__Goal of the exercise__:
Return, word for word, only the lines of the data below that lie between the line with "491 223 1047" and the line with "12 328 8.70", those two lines included.

Saved entries:
BEGIN

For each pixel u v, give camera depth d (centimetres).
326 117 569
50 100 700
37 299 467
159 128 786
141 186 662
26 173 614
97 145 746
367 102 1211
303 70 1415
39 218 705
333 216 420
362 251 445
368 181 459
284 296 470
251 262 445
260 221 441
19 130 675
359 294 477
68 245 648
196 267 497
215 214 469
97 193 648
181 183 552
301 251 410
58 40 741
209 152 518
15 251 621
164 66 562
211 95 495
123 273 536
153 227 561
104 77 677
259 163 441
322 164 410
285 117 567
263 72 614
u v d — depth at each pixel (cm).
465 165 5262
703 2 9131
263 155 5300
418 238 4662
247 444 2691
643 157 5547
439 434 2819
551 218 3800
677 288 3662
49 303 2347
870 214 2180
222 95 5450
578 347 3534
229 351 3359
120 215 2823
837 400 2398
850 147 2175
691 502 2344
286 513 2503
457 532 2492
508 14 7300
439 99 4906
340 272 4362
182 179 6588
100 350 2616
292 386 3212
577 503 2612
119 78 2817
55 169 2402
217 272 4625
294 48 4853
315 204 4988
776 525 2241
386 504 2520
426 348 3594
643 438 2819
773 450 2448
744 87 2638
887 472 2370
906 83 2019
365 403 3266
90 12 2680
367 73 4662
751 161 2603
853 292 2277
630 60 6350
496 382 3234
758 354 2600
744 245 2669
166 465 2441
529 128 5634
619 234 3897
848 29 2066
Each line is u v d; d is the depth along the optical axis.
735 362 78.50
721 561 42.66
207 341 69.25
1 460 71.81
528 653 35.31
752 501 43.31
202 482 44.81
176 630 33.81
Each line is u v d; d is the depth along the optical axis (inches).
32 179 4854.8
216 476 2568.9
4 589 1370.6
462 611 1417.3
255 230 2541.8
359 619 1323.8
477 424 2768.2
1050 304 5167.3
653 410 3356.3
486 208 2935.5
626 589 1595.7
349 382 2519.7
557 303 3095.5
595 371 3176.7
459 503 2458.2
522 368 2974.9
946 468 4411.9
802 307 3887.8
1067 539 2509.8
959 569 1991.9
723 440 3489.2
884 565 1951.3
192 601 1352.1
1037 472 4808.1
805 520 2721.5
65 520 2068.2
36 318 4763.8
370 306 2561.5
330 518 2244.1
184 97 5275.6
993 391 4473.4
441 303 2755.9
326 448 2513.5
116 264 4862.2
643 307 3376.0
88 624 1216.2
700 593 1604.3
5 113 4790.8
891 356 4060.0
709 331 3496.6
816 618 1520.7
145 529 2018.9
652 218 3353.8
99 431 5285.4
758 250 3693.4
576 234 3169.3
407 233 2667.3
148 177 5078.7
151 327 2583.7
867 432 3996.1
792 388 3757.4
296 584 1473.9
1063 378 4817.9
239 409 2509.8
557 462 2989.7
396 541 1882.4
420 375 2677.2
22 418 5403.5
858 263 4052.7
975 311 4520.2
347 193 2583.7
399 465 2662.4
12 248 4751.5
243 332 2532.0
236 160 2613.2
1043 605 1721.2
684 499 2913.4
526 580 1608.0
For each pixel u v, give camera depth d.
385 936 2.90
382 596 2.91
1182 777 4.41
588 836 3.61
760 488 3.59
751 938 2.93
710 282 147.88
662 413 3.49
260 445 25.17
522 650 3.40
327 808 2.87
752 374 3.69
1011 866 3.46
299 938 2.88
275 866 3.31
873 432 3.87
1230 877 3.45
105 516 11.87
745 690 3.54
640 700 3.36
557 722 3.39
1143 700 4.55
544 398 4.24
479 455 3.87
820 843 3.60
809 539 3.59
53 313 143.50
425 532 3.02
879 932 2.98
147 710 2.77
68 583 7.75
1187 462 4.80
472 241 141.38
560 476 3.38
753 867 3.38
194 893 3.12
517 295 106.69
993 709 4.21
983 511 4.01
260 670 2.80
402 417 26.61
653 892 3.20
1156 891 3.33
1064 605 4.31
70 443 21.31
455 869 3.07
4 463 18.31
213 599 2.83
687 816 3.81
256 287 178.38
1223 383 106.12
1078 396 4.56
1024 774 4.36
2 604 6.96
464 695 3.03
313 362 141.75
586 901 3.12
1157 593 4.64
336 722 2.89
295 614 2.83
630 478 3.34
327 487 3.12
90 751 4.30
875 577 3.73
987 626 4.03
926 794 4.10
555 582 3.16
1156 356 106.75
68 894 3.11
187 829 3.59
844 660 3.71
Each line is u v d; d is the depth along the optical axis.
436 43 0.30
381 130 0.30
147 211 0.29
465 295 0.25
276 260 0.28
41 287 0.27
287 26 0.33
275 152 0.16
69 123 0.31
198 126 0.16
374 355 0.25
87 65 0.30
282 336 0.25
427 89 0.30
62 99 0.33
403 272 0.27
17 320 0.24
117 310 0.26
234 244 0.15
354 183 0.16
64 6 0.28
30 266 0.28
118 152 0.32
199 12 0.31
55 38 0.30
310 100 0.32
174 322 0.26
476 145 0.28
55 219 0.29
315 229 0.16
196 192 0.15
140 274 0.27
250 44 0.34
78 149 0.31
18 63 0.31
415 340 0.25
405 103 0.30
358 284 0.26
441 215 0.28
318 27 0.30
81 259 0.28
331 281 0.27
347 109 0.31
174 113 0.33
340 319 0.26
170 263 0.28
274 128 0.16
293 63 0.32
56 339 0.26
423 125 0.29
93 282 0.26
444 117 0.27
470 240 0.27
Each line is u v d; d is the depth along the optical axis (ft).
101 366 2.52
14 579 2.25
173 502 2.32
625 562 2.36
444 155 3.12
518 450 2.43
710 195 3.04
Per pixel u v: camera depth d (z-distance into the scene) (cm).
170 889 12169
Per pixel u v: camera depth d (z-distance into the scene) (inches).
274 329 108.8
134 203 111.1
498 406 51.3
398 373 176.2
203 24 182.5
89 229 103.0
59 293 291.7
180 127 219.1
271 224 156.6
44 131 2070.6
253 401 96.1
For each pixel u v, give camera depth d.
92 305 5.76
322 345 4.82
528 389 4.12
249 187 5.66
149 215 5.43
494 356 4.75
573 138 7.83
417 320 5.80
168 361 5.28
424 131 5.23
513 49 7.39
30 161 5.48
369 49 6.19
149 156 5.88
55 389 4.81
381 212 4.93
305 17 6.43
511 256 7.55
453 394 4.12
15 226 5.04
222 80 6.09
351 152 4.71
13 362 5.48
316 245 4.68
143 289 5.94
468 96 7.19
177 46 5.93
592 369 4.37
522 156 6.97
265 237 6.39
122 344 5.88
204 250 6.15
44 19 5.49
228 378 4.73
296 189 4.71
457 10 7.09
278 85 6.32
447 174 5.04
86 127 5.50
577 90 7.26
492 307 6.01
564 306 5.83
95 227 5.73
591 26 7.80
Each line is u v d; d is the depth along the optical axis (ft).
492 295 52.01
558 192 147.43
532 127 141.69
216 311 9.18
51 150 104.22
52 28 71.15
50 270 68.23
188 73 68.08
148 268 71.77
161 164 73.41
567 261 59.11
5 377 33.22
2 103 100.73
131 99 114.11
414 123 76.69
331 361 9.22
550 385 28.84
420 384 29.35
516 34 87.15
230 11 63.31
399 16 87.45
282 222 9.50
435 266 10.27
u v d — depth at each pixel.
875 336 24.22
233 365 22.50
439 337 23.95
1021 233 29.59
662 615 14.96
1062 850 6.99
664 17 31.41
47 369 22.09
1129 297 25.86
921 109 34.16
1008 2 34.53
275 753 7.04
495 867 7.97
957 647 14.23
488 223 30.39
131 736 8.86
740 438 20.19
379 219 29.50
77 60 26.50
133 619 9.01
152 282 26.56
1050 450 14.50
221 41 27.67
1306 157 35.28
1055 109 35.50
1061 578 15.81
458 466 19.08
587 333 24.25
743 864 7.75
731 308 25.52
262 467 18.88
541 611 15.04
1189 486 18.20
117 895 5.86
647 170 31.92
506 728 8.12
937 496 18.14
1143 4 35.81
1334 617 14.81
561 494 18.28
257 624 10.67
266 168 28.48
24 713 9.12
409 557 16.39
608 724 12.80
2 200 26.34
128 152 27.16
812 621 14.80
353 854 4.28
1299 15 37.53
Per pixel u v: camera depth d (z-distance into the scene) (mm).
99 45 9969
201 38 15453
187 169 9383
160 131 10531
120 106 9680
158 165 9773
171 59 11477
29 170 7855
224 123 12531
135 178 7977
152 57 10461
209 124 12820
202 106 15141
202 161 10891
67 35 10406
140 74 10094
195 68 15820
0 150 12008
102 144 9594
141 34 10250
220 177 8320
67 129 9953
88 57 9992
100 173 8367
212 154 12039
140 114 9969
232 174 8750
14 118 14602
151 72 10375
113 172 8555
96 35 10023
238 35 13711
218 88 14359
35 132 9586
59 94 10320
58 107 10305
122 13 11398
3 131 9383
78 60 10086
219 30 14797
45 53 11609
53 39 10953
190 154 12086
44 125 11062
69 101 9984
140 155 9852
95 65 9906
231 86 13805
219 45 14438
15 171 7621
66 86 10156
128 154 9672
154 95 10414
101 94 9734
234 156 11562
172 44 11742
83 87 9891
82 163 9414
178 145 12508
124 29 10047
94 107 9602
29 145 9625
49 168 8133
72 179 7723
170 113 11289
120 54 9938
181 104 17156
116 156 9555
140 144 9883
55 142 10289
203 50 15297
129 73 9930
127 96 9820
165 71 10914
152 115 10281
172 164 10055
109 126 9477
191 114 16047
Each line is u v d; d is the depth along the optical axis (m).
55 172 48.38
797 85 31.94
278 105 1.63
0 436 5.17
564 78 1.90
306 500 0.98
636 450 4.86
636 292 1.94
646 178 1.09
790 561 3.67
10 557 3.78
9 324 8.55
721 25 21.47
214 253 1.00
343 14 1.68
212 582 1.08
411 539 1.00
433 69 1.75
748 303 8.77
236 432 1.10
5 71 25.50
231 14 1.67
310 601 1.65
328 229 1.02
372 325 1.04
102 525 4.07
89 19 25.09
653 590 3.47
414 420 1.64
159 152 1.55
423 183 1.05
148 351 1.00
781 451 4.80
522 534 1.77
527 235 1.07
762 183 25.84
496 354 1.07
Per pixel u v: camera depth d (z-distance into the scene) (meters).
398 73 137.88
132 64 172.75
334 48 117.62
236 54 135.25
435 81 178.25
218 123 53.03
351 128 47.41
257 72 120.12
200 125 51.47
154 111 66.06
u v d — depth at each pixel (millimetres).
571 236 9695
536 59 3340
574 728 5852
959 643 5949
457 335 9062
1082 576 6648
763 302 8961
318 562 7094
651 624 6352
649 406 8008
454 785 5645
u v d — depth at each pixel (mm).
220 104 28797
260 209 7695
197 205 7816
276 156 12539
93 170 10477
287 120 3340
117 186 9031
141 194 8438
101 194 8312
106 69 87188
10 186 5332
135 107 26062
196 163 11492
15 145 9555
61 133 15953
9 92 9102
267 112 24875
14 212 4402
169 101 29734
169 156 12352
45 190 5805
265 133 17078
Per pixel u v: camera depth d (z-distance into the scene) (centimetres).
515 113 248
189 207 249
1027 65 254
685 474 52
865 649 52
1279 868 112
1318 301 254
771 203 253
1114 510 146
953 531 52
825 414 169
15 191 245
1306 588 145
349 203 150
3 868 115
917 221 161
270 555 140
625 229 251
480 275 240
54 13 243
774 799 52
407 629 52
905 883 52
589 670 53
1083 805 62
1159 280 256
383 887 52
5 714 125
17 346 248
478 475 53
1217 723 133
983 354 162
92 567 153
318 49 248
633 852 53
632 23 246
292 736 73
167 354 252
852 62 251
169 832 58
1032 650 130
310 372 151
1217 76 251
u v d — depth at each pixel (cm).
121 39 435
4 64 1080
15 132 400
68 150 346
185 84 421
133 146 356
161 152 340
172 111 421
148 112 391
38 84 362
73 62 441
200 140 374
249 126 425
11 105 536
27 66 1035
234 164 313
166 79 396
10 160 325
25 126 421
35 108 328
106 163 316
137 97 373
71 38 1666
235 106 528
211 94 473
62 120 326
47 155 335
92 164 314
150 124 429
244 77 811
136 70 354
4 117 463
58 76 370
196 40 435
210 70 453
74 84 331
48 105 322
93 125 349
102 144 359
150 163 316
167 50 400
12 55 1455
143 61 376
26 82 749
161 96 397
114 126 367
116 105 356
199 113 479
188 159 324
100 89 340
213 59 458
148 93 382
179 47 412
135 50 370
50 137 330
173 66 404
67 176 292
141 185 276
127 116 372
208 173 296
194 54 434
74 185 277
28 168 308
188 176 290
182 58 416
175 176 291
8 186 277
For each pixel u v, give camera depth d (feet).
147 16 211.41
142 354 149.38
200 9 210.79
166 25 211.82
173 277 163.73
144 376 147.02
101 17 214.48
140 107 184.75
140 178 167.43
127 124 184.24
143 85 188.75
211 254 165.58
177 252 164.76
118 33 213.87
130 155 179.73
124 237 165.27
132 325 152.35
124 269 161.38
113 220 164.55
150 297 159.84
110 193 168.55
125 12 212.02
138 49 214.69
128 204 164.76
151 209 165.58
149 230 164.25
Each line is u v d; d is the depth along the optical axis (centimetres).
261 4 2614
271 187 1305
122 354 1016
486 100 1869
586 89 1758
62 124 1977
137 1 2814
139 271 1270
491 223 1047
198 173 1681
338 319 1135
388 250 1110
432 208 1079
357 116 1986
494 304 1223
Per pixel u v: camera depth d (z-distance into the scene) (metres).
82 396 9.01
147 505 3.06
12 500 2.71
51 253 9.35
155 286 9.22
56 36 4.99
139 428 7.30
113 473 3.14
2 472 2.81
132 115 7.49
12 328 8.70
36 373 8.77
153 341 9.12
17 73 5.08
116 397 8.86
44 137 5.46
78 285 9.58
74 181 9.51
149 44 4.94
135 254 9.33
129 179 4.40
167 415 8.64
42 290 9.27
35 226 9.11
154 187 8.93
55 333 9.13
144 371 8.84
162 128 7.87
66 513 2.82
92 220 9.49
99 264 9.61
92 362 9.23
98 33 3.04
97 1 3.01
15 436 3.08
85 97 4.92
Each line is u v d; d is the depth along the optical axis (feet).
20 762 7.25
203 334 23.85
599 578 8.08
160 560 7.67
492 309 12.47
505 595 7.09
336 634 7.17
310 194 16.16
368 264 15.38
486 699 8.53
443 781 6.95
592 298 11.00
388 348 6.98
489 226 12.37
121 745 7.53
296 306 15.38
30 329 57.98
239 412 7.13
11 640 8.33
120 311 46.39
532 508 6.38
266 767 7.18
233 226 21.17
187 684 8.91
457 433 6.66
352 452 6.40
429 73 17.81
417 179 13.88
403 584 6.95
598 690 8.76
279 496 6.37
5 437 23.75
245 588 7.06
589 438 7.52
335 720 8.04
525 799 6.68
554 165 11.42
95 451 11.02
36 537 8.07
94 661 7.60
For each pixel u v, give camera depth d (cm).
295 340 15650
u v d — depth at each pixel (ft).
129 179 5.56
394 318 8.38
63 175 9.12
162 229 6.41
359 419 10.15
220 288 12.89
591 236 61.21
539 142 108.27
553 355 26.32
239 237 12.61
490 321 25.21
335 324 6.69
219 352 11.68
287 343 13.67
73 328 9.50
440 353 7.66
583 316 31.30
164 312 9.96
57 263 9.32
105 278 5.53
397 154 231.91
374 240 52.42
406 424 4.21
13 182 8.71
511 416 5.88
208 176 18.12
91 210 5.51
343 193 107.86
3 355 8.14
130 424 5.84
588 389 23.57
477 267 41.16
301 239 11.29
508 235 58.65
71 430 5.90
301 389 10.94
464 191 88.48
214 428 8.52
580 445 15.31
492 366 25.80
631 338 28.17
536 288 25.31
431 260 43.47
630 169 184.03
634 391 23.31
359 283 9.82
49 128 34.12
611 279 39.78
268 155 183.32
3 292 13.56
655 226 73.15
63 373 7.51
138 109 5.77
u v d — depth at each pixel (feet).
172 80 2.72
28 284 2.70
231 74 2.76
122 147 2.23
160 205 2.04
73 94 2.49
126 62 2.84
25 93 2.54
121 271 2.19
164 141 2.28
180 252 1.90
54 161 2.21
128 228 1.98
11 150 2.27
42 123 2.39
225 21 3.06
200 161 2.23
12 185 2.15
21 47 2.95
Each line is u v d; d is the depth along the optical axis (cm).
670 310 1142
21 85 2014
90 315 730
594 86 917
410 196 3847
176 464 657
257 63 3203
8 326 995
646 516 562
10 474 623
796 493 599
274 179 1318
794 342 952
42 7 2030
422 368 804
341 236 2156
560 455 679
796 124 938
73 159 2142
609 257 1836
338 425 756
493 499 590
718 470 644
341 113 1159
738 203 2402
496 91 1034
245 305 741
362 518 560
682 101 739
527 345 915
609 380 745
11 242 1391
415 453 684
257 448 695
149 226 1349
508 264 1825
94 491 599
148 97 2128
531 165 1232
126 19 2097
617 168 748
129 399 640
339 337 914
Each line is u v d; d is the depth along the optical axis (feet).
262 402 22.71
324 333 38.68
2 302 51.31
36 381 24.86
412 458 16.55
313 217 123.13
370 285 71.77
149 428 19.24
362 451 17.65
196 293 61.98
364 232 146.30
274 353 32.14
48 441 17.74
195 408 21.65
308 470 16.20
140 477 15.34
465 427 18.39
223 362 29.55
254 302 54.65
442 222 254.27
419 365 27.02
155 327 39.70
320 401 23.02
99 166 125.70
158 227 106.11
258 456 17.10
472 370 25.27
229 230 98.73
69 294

END

__Solution__:
491 223 1047
198 173 1681
338 319 1135
388 250 1110
432 208 1079
357 116 1986
494 304 1223
Per pixel u v: camera depth d (z-distance into the scene) (metres).
82 396 9.01
147 505 3.06
12 500 2.71
51 253 9.35
155 286 9.22
56 36 4.99
139 428 7.30
113 473 3.14
2 472 2.81
132 115 7.49
12 328 8.70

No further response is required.